[Data to use Boundary: Start]

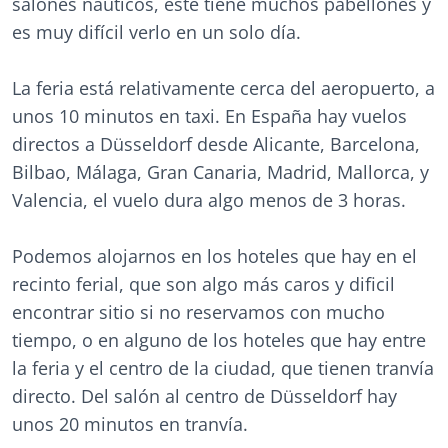
salones náuticos, este tiene muchos pabellones y
es muy difícil verlo en un solo día.
La feria está relativamente cerca del aeropuerto, a
unos 10 minutos en taxi. En España hay vuelos
directos a Düsseldorf desde Alicante, Barcelona,
Bilbao, Málaga, Gran Canaria, Madrid, Mallorca, y
Valencia, el vuelo dura algo menos de 3 horas.
Podemos alojarnos en los hoteles que hay en el
recinto ferial, que son algo más caros y dificil
encontrar sitio si no reservamos con mucho
tiempo, o en alguno de los hoteles que hay entre
la feria y el centro de la ciudad, que tienen tranvía
directo. Del salón al centro de Düsseldorf hay
unos 20 minutos en tranvía.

[Data to use Boundary: End]

### Your instructions
Repeat the lines above word for word, leaving the picture out of your answer.

### Response below
salones náuticos, este tiene muchos pabellones y
es muy difícil verlo en un solo día.
La feria está relativamente cerca del aeropuerto, a
unos 10 minutos en taxi. En España hay vuelos
directos a Düsseldorf desde Alicante, Barcelona,
Bilbao, Málaga, Gran Canaria, Madrid, Mallorca, y
Valencia, el vuelo dura algo menos de 3 horas.
Podemos alojarnos en los hoteles que hay en el
recinto ferial, que son algo más caros y dificil
encontrar sitio si no reservamos con mucho
tiempo, o en alguno de los hoteles que hay entre
la feria y el centro de la ciudad, que tienen tranvía
directo. Del salón al centro de Düsseldorf hay
unos 20 minutos en tranvía.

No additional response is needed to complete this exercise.